YQ36: A Novel Bisindolylmaleimide Analogue Induces KB/VCR Cell Death

Department of Pharmacology, College of Pharmaceutical Sciences, Zhejiang University, Hangzhou 310058, China

Received 25 February 2009; Revised 22 May 2009; Accepted 15 October 2009

Academic Editor: Daniel T. Monaghan

Copyright © 2009 Ji Cao et al. This is an open access article distributed under the Creative Commons Attribution License, which permits unrestricted use, distribution, and reproduction in any medium, provided the original work is properly cited.


Overexpression of multidrug resistance proteins P-glycoprotein (P-gp, MDR1) causes resistance of the tumor cells against a variety of chemotherapeutic agents. 3-(1-methyl-1H-indol-3-yl)-1-phenyl-4-(1-(3-(piperidin-1-yl)propyl)-1H-pyrazolo[3,4-b]pyridine-3-yl)-1H-pyrrole-2,5-dione (YQ36) is a novel analogue of bisindolylmaleimide, which has been reported to overcome multidrug resistance.

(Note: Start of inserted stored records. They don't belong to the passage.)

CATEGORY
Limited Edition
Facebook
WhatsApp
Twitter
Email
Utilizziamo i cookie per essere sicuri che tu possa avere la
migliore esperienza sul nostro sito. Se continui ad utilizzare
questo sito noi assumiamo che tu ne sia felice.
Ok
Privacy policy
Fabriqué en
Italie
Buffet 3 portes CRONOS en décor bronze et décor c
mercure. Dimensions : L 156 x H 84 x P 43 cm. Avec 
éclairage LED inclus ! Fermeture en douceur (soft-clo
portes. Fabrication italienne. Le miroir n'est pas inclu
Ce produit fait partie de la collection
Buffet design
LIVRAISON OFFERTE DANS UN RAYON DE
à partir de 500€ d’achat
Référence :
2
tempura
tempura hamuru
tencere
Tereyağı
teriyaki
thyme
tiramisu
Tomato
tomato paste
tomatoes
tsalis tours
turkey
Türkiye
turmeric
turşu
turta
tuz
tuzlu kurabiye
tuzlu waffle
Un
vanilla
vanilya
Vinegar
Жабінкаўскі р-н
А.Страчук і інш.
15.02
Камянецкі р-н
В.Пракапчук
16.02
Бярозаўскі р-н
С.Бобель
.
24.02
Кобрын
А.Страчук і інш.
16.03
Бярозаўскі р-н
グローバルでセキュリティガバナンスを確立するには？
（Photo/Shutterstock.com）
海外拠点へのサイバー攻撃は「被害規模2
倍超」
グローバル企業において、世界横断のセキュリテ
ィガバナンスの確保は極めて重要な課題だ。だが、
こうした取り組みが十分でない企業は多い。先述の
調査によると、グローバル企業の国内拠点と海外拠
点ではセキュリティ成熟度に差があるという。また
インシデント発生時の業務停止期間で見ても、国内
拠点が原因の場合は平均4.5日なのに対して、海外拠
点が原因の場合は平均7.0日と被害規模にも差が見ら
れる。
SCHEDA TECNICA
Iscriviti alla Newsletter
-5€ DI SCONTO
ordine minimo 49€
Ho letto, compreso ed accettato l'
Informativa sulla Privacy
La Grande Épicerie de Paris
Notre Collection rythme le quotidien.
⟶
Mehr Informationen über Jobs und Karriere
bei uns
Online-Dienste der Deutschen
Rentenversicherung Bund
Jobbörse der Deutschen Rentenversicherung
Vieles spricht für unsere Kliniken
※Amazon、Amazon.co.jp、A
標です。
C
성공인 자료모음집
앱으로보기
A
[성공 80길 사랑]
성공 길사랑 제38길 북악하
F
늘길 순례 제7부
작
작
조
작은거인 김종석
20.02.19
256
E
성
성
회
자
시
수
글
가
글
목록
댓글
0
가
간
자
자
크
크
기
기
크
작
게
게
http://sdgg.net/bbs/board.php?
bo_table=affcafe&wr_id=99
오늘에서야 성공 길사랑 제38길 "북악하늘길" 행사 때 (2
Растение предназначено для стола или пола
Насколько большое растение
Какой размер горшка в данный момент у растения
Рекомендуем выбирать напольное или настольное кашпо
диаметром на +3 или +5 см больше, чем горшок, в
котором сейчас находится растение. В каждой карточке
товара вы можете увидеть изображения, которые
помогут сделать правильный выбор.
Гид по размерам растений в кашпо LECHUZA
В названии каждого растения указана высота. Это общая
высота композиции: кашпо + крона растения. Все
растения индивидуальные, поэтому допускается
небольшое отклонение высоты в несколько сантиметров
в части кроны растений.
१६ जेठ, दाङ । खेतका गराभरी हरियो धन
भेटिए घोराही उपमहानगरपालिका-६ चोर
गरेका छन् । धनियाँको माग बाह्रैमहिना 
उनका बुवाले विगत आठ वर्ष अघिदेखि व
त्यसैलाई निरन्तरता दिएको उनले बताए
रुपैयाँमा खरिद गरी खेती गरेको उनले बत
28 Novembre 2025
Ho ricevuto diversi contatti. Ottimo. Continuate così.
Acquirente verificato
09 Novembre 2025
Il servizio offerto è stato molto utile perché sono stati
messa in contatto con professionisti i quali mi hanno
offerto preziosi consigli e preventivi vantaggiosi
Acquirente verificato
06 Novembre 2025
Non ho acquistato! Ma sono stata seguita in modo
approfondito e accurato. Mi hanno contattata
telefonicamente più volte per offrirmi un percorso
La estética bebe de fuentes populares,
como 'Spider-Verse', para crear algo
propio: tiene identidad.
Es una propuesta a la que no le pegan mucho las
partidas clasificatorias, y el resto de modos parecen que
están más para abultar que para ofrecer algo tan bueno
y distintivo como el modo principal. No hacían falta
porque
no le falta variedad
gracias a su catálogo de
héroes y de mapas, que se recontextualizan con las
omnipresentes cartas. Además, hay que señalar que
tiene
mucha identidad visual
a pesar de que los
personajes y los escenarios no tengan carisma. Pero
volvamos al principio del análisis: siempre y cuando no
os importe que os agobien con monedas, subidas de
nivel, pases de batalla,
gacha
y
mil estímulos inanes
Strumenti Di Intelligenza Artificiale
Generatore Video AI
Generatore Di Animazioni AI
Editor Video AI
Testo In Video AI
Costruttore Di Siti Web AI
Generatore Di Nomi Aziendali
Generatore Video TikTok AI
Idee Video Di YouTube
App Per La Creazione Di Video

Here, we dedicated to investigate the anticancer activity of YQ36 on KB/VCR cells. The results revealed that YQ36 exhibited great antiproliferative activity on three parental cell lines and MDR1 overexpressed cell lines. Moreover, the hypersensitivity of YQ36 was confirmed on the base of great apoptosis induction and unaltered intracellular drug accumulation in KB/VCR cells. Further results suggested that YQ36 could not be considered as a substrate of P-gp, which contributed to its successfully escaping from the efflux mediated by P-gp. Interestingly, we observed that YQ36 could accumulate in nucleus and induce DNA damage. YQ36 could also induce the activation of caspase-3, imposing effects on the mitochondrial function. Collectively, our data demonstrated that YQ36 exhibited potent activities against MDR cells, inducing DNA damage and triggering subsequent apoptosis via mitochondrial pathway.